Exactly the lines below starting at the line with "bydlení. Výběr nekvalitního" and ending at the line with "聴器でも付いてるのかな』" are wanted, with both ends included. Leave out the pictures and add no other lines.

Source information:

......

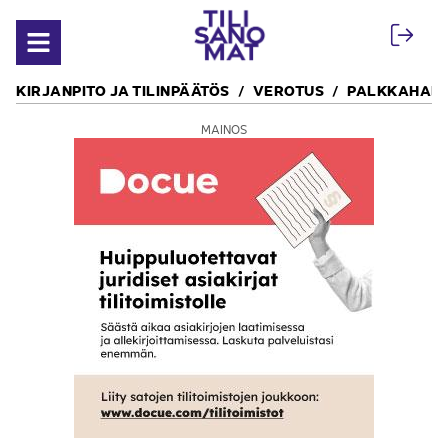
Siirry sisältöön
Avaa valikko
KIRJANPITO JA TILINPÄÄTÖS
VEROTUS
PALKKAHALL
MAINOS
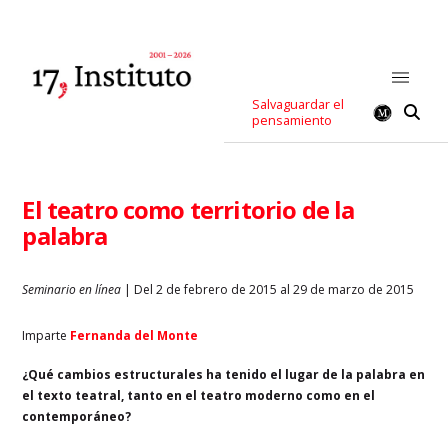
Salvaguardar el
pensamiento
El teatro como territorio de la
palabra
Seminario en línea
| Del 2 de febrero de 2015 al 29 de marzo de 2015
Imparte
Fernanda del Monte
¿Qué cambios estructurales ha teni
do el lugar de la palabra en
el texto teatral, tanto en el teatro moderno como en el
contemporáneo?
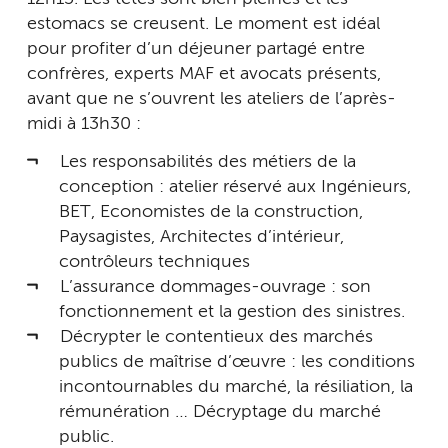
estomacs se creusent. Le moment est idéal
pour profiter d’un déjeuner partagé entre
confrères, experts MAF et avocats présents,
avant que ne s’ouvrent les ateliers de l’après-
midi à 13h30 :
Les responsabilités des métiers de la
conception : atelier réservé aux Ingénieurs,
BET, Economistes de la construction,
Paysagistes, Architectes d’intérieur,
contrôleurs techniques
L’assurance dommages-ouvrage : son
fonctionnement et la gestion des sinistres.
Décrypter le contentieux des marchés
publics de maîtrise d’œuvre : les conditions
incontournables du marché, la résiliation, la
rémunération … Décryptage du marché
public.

......

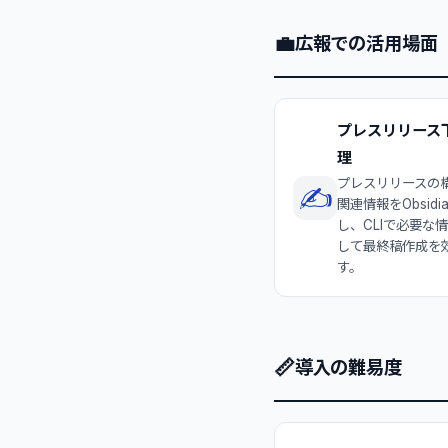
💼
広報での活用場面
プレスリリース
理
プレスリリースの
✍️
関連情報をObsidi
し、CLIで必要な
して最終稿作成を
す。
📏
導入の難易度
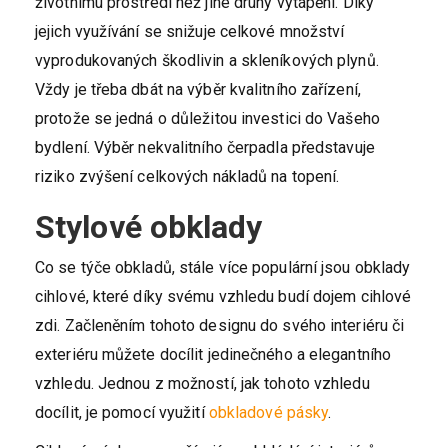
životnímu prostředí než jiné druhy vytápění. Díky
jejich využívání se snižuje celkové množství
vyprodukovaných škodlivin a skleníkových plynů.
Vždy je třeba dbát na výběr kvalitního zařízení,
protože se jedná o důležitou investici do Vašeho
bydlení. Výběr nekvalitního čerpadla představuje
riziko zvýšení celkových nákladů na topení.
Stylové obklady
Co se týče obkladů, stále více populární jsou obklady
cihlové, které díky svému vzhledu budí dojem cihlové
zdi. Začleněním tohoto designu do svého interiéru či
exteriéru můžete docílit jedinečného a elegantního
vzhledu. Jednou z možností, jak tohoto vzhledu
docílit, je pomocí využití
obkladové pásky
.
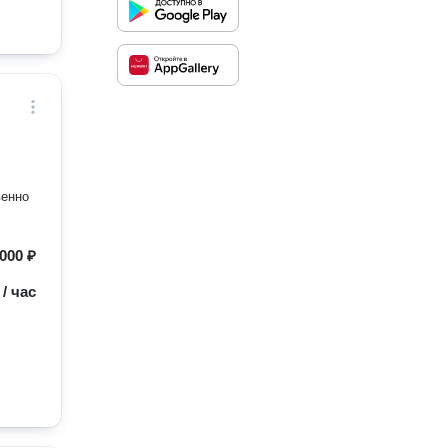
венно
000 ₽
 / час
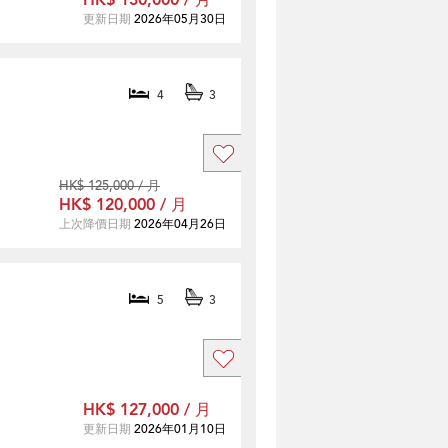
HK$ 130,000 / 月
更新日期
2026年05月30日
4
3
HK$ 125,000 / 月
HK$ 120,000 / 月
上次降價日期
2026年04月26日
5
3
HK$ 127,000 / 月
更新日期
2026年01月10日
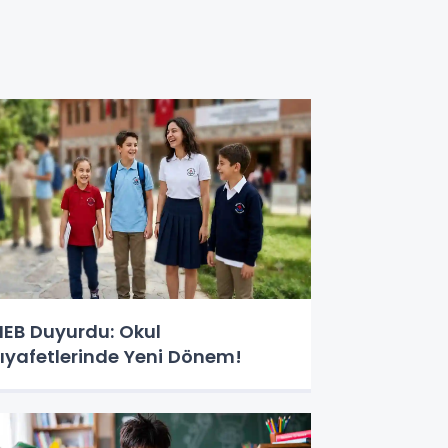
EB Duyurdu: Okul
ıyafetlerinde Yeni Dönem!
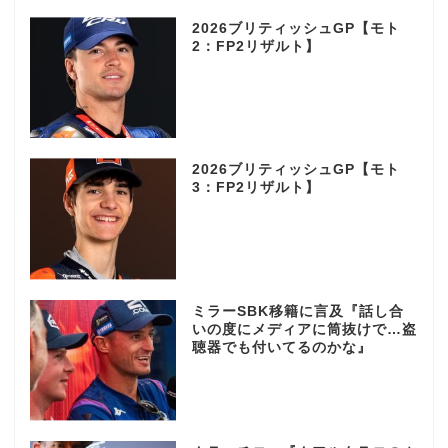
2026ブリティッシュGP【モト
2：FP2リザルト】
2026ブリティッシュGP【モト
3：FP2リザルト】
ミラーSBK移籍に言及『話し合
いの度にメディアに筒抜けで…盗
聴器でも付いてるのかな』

......

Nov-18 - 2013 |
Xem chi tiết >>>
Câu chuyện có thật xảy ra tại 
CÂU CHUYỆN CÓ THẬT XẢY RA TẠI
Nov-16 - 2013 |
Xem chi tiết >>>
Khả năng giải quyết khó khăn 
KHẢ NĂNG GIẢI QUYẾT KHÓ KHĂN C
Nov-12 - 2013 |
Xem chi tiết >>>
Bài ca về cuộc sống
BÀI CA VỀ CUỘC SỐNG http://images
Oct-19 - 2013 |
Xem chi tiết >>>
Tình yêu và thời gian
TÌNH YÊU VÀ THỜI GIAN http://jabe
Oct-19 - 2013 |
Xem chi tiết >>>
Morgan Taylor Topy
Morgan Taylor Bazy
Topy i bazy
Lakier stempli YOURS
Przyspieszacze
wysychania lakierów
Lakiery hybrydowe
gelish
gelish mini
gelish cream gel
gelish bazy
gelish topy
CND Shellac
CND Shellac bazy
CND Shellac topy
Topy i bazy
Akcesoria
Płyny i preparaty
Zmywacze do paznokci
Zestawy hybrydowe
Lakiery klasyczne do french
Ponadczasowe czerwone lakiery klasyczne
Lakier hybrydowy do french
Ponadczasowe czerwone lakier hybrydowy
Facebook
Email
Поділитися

......

Result of the task:
bydlení. Výběr nekvalitního čerpadla představuje
riziko zvýšení celkových nákladů na topení.
Stylové obklady
Co se týče obkladů, stále více populární jsou obklady
cihlové, které díky svému vzhledu budí dojem cihlové
zdi. Začleněním tohoto designu do svého interiéru či
exteriéru můžete docílit jedinečného a elegantního
vzhledu. Jednou z možností, jak tohoto vzhledu
docílit, je pomocí využití
obkladové pásky
.
венно
000 ₽
 / час
HK$ 130,000 / 月
更新日期
2026年05月30日
4
3
HK$ 125,000 / 月
HK$ 120,000 / 月
上次降價日期
2026年04月26日
5
3
HK$ 127,000 / 月
更新日期
2026年01月10日
EB Duyurdu: Okul
ıyafetlerinde Yeni Dönem!
2026ブリティッシュGP【モト
2：FP2リザルト】
2026ブリティッシュGP【モト
3：FP2リザルト】
ミラーSBK移籍に言及『話し合
いの度にメディアに筒抜けで…盗
聴器でも付いてるのかな』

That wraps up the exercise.